EXTRACT TO READ:
****************************************
# Yorkshire Jokes



## Kell (May 28, 2002)

Yorkshire Jokes

Yorkshire man takes his cat to the vet.

Yorkshireman: "Ayup, lad, I need to talk to thee about me cat."

Vet: "Is it a tom?"

Yorkshireman: "Nay, I've browt it with us."

A Yorkshireman's dog dies and as it was a favourite pet he decides to have a gold statue made by a jeweller to remember the dog by.

Yorkshireman: "Can tha mek us a gold statue of yon dog?"

Jeweller: "Do you want it 18 carat?"

Yorkshireman: "No I want it chewin' a bone yer daft bugger!"

A Yorkshireman's wife dies and the widower decides that her headstone should have the words "she were thine" engraved on it. He calls the stone mason, who assures him that the headstone will be ready a few days after the funeral.

True to his word the stone mason calls the widower to say that the headstone is ready and would he like to come and have a look.

When the widower gets there he takes one look at the stone to see that it's been engraved "she were thin".

He explodes - fooking 'ell man, you've left the fooking "e" out, you've left the fooking "e" out!

The stone mason apologises and assures the poor widower that it will be rectified the following morning.

Next day comes and the widower returns to the stone mason - "There you go sir, I've put the "e" on the stone for you".
The widower looks at the stone and then reads out aloud - "E, she were thin".
****************************************
GIVEN ENTRIES:

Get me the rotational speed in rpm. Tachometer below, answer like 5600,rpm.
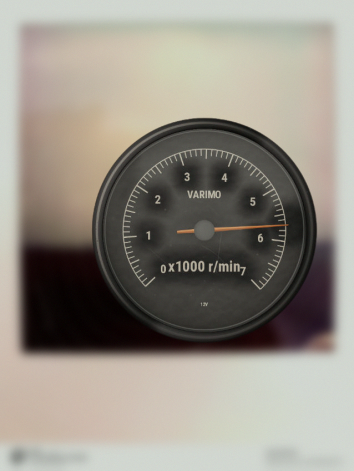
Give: 5700,rpm
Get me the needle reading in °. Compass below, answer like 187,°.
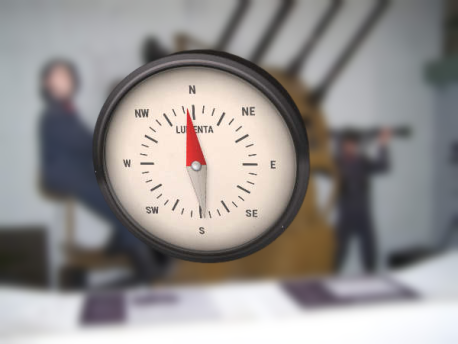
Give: 355,°
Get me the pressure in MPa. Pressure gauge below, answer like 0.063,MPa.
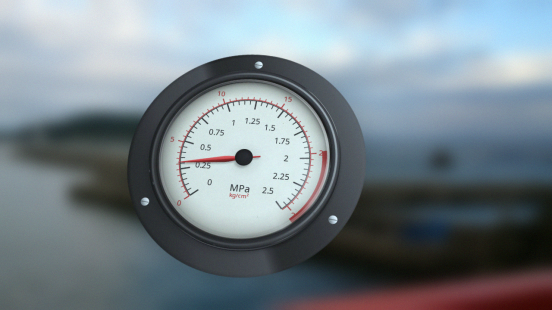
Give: 0.3,MPa
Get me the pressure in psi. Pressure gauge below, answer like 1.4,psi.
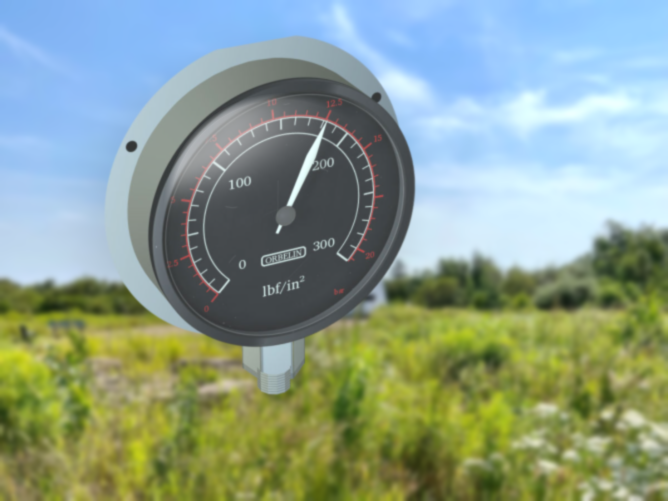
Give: 180,psi
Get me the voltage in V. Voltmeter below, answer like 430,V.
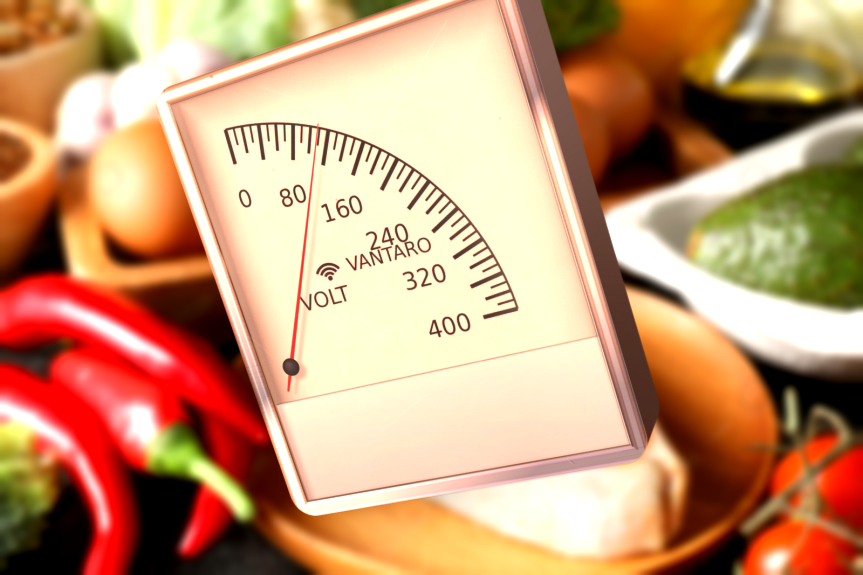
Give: 110,V
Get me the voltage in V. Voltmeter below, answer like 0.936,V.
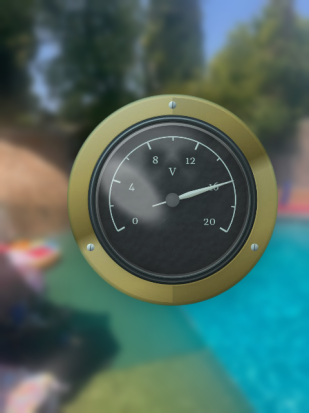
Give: 16,V
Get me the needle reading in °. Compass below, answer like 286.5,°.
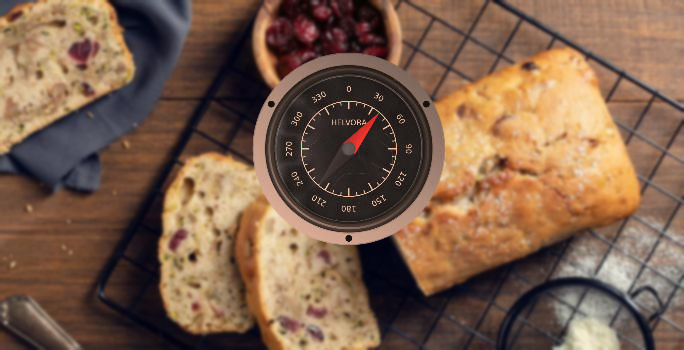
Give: 40,°
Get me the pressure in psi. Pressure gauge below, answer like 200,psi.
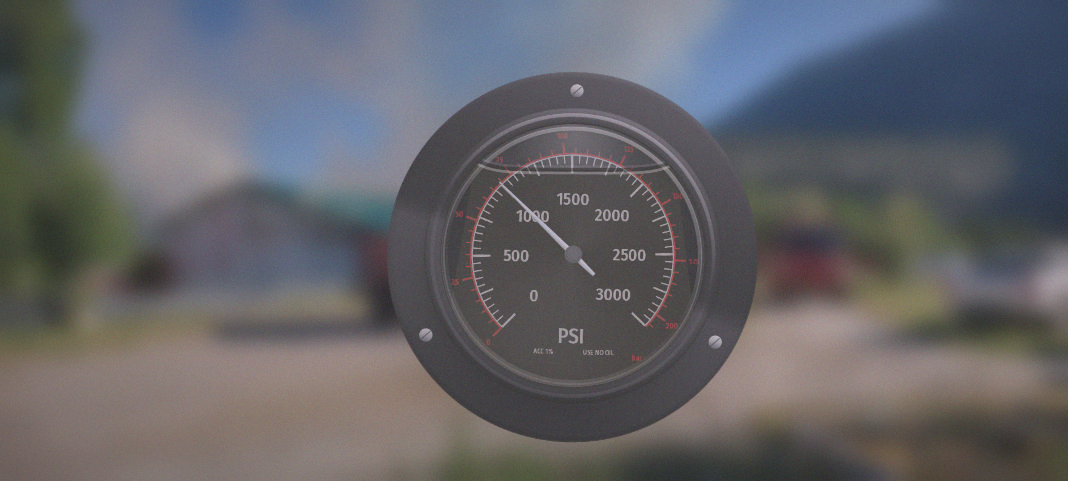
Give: 1000,psi
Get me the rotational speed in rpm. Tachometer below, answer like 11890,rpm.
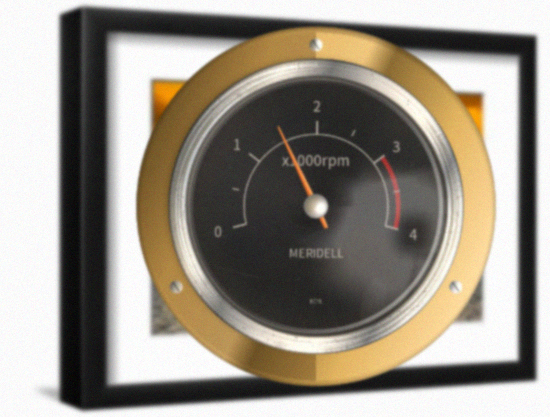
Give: 1500,rpm
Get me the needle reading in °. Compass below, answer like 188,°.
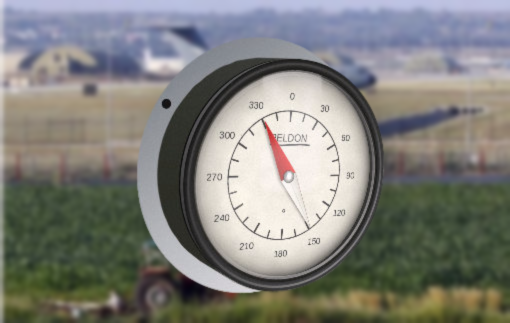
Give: 330,°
****************************************
Print word for word the part of the Yorkshire jokes between "He explodes - fooking" and "the following morning.", inclusive. None of the items has anything to do with the Yorkshire jokes.

TASK OUTPUT:
He explodes - fooking 'ell man, you've left the fooking "e" out, you've left the fooking "e" out!

The stone mason apologises and assures the poor widower that it will be rectified the following morning.